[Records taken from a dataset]
....................

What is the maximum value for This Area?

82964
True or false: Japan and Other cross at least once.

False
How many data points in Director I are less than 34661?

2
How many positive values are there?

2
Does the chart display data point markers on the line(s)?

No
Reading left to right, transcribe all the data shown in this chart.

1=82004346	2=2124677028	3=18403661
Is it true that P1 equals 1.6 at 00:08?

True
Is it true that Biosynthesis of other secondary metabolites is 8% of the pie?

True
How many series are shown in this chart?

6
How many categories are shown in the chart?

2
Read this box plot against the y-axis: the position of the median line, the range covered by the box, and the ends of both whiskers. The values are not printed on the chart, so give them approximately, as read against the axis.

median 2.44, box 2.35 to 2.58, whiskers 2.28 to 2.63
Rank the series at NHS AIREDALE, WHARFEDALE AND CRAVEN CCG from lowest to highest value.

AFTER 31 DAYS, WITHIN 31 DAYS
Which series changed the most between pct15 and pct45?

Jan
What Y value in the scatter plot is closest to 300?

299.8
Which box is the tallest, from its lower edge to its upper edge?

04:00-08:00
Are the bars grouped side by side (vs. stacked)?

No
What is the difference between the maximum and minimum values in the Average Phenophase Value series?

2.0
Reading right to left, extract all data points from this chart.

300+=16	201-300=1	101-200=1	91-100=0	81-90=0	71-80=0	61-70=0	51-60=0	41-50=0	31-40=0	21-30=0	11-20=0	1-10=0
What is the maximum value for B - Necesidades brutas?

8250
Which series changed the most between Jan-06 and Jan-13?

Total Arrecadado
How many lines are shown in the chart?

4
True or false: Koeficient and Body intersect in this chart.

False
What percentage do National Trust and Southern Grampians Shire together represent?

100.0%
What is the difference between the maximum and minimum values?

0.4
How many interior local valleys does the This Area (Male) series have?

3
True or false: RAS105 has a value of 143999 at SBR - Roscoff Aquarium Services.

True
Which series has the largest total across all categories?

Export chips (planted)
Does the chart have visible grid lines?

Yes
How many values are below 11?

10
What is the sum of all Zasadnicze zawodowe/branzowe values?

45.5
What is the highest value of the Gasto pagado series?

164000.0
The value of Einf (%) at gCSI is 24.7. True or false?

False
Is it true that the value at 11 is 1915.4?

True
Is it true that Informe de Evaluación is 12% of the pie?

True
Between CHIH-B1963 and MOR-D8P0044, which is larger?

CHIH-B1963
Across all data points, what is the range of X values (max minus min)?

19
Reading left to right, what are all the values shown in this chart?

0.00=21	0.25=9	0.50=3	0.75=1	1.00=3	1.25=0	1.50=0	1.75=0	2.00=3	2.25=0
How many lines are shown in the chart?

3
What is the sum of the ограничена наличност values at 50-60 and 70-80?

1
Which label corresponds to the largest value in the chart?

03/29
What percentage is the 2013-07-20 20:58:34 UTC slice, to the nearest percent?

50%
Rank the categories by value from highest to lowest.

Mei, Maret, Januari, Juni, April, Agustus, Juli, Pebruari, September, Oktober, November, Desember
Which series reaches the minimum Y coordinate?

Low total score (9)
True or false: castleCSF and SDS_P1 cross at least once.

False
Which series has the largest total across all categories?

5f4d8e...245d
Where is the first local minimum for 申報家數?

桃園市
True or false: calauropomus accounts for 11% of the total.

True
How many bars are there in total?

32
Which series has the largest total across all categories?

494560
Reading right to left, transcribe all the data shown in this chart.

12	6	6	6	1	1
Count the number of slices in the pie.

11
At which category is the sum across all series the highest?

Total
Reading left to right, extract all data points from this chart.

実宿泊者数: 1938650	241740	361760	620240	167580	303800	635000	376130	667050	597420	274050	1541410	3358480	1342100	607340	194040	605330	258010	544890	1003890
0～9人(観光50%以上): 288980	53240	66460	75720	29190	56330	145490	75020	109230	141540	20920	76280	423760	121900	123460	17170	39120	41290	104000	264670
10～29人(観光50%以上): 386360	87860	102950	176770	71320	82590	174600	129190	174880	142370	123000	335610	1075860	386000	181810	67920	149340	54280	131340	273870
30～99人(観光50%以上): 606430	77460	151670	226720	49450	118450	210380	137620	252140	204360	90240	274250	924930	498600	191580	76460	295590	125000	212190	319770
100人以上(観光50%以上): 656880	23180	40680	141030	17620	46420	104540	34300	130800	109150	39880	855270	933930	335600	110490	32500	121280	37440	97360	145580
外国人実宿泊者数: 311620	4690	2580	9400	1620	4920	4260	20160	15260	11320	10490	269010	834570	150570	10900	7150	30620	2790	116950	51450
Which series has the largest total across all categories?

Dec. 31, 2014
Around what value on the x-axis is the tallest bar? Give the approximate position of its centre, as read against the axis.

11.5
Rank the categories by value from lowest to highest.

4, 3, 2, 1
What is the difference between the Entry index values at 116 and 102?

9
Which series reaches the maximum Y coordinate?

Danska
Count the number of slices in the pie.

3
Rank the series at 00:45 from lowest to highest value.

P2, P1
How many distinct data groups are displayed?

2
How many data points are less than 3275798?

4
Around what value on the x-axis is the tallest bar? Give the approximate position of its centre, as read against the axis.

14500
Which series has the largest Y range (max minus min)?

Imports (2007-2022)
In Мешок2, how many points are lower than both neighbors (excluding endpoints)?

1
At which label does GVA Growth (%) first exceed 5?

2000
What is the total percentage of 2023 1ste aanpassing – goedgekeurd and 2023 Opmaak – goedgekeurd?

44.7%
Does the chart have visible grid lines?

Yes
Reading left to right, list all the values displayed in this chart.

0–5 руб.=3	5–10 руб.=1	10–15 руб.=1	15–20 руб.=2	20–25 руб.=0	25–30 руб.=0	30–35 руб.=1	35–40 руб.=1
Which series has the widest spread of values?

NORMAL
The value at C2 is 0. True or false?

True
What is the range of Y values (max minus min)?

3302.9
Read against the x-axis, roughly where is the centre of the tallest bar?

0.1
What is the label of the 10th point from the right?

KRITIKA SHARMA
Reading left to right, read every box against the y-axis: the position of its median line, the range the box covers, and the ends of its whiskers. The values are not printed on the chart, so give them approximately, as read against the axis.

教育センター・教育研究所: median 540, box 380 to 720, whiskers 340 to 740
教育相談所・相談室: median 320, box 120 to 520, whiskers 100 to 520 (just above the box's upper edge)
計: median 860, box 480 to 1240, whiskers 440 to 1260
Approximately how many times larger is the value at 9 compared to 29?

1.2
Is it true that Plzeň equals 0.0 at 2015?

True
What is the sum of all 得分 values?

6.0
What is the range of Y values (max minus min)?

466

....................

__Exercise__.
Please copy every record above word for word, keeping each line as it stands.

__Response to the task__.
What is the maximum value for This Area?

82964
True or false: Japan and Other cross at least once.

False
How many data points in Director I are less than 34661?

2
How many positive values are there?

2
Does the chart display data point markers on the line(s)?

No
Reading left to right, transcribe all the data shown in this chart.

1=82004346	2=2124677028	3=18403661
Is it true that P1 equals 1.6 at 00:08?

True
Is it true that Biosynthesis of other secondary metabolites is 8% of the pie?

True
How many series are shown in this chart?

6
How many categories are shown in the chart?

2
Read this box plot against the y-axis: the position of the median line, the range covered by the box, and the ends of both whiskers. The values are not printed on the chart, so give them approximately, as read against the axis.

median 2.44, box 2.35 to 2.58, whiskers 2.28 to 2.63
Rank the series at NHS AIREDALE, WHARFEDALE AND CRAVEN CCG from lowest to highest value.

AFTER 31 DAYS, WITHIN 31 DAYS
Which series changed the most between pct15 and pct45?

Jan
What Y value in the scatter plot is closest to 300?

299.8
Which box is the tallest, from its lower edge to its upper edge?

04:00-08:00
Are the bars grouped side by side (vs. stacked)?

No
What is the difference between the maximum and minimum values in the Average Phenophase Value series?

2.0
Reading right to left, extract all data points from this chart.

300+=16	201-300=1	101-200=1	91-100=0	81-90=0	71-80=0	61-70=0	51-60=0	41-50=0	31-40=0	21-30=0	11-20=0	1-10=0
What is the maximum value for B - Necesidades brutas?

8250
Which series changed the most between Jan-06 and Jan-13?

Total Arrecadado
How many lines are shown in the chart?

4
True or false: Koeficient and Body intersect in this chart.

False
What percentage do National Trust and Southern Grampians Shire together represent?

100.0%
What is the difference between the maximum and minimum values?

0.4
How many interior local valleys does the This Area (Male) series have?

3
True or false: RAS105 has a value of 143999 at SBR - Roscoff Aquarium Services.

True
Which series has the largest total across all categories?

Export chips (planted)
Does the chart have visible grid lines?

Yes
How many values are below 11?

10
What is the sum of all Zasadnicze zawodowe/branzowe values?

45.5
What is the highest value of the Gasto pagado series?

164000.0
The value of Einf (%) at gCSI is 24.7. True or false?

False
Is it true that the value at 11 is 1915.4?

True
Is it true that Informe de Evaluación is 12% of the pie?

True
Between CHIH-B1963 and MOR-D8P0044, which is larger?

CHIH-B1963
Across all data points, what is the range of X values (max minus min)?

19
Reading left to right, what are all the values shown in this chart?

0.00=21	0.25=9	0.50=3	0.75=1	1.00=3	1.25=0	1.50=0	1.75=0	2.00=3	2.25=0
How many lines are shown in the chart?

3
What is the sum of the ограничена наличност values at 50-60 and 70-80?

1
Which label corresponds to the largest value in the chart?

03/29
What percentage is the 2013-07-20 20:58:34 UTC slice, to the nearest percent?

50%
Rank the categories by value from highest to lowest.

Mei, Maret, Januari, Juni, April, Agustus, Juli, Pebruari, September, Oktober, November, Desember
Which series reaches the minimum Y coordinate?

Low total score (9)
True or false: castleCSF and SDS_P1 cross at least once.

False
Which series has the largest total across all categories?

5f4d8e...245d
Where is the first local minimum for 申報家數?

桃園市
True or false: calauropomus accounts for 11% of the total.

True
How many bars are there in total?

32
Which series has the largest total across all categories?

494560
Reading right to left, transcribe all the data shown in this chart.

12	6	6	6	1	1
Count the number of slices in the pie.

11
At which category is the sum across all series the highest?

Total
Reading left to right, extract all data points from this chart.

実宿泊者数: 1938650	241740	361760	620240	167580	303800	635000	376130	667050	597420	274050	1541410	3358480	1342100	607340	194040	605330	258010	544890	1003890
0～9人(観光50%以上): 288980	53240	66460	75720	29190	56330	145490	75020	109230	141540	20920	76280	423760	121900	123460	17170	39120	41290	104000	264670
10～29人(観光50%以上): 386360	87860	102950	176770	71320	82590	174600	129190	174880	142370	123000	335610	1075860	386000	181810	67920	149340	54280	131340	273870
30～99人(観光50%以上): 606430	77460	151670	226720	49450	118450	210380	137620	252140	204360	90240	274250	924930	498600	191580	76460	295590	125000	212190	319770
100人以上(観光50%以上): 656880	23180	40680	141030	17620	46420	104540	34300	130800	109150	39880	855270	933930	335600	110490	32500	121280	37440	97360	145580
外国人実宿泊者数: 311620	4690	2580	9400	1620	4920	4260	20160	15260	11320	10490	269010	834570	150570	10900	7150	30620	2790	116950	51450
Which series has the largest total across all categories?

Dec. 31, 2014
Around what value on the x-axis is the tallest bar? Give the approximate position of its centre, as read against the axis.

11.5
Rank the categories by value from lowest to highest.

4, 3, 2, 1
What is the difference between the Entry index values at 116 and 102?

9
Which series reaches the maximum Y coordinate?

Danska
Count the number of slices in the pie.

3
Rank the series at 00:45 from lowest to highest value.

P2, P1
How many distinct data groups are displayed?

2
How many data points are less than 3275798?

4
Around what value on the x-axis is the tallest bar? Give the approximate position of its centre, as read against the axis.

14500
Which series has the largest Y range (max minus min)?

Imports (2007-2022)
In Мешок2, how many points are lower than both neighbors (excluding endpoints)?

1
At which label does GVA Growth (%) first exceed 5?

2000
What is the total percentage of 2023 1ste aanpassing – goedgekeurd and 2023 Opmaak – goedgekeurd?

44.7%
Does the chart have visible grid lines?

Yes
Reading left to right, list all the values displayed in this chart.

0–5 руб.=3	5–10 руб.=1	10–15 руб.=1	15–20 руб.=2	20–25 руб.=0	25–30 руб.=0	30–35 руб.=1	35–40 руб.=1
Which series has the widest spread of values?

NORMAL
The value at C2 is 0. True or false?

True
What is the range of Y values (max minus min)?

3302.9
Read against the x-axis, roughly where is the centre of the tallest bar?

0.1
What is the label of the 10th point from the right?

KRITIKA SHARMA
Reading left to right, read every box against the y-axis: the position of its median line, the range the box covers, and the ends of its whiskers. The values are not printed on the chart, so give them approximately, as read against the axis.

教育センター・教育研究所: median 540, box 380 to 720, whiskers 340 to 740
教育相談所・相談室: median 320, box 120 to 520, whiskers 100 to 520 (just above the box's upper edge)
計: median 860, box 480 to 1240, whiskers 440 to 1260
Approximately how many times larger is the value at 9 compared to 29?

1.2
Is it true that Plzeň equals 0.0 at 2015?

True
What is the sum of all 得分 values?

6.0
What is the range of Y values (max minus min)?

466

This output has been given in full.